===== INFORMATION =====
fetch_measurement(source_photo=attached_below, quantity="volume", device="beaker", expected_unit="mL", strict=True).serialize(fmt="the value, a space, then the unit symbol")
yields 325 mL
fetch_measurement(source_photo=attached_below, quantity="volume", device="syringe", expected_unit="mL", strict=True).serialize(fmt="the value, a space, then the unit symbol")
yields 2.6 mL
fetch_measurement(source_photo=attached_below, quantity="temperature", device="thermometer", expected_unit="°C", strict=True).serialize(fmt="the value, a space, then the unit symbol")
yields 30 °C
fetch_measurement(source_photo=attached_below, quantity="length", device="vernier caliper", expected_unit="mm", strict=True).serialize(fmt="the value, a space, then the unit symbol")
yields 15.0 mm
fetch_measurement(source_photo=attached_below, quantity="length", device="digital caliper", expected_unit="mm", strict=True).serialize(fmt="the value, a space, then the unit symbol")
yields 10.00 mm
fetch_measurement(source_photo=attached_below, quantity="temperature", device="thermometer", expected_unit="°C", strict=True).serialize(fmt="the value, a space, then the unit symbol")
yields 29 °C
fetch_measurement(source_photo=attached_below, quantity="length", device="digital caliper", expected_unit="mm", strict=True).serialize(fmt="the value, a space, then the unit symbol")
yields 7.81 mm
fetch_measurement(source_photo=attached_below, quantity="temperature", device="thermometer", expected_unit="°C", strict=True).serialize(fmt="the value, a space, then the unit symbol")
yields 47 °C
=====
===== INFORMATION =====
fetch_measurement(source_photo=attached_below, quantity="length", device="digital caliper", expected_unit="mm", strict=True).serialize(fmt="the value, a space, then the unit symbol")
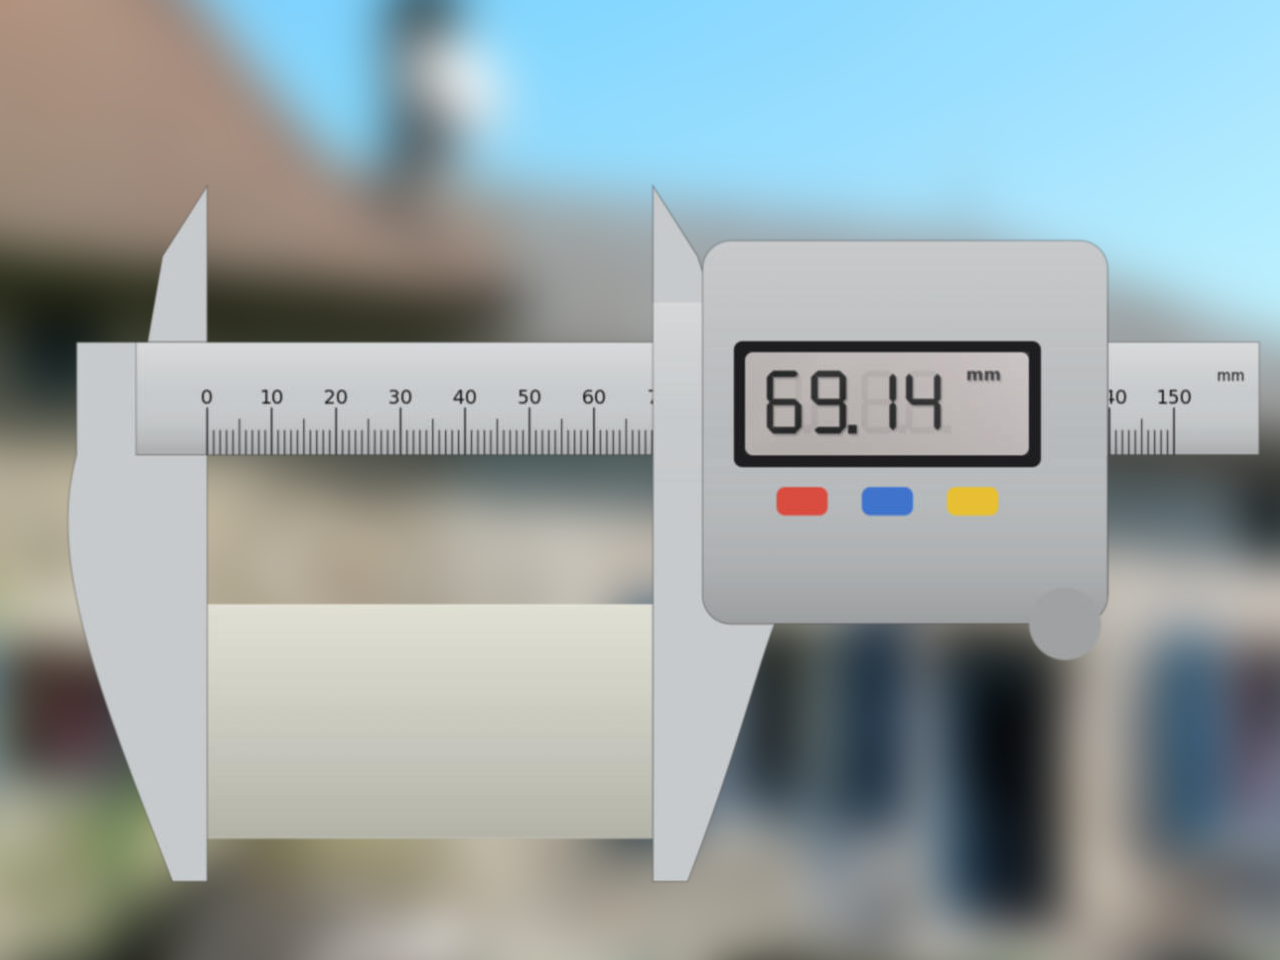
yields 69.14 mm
=====
§ **WORK ORDER**
Locate each line of the material that contains the string "volume", treating uppercase and lowercase as distinct, and reproduce every such line in full.

§ **REPLY**
fetch_measurement(source_photo=attached_below, quantity="volume", device="beaker", expected_unit="mL", strict=True).serialize(fmt="the value, a space, then the unit symbol")
fetch_measurement(source_photo=attached_below, quantity="volume", device="syringe", expected_unit="mL", strict=True).serialize(fmt="the value, a space, then the unit symbol")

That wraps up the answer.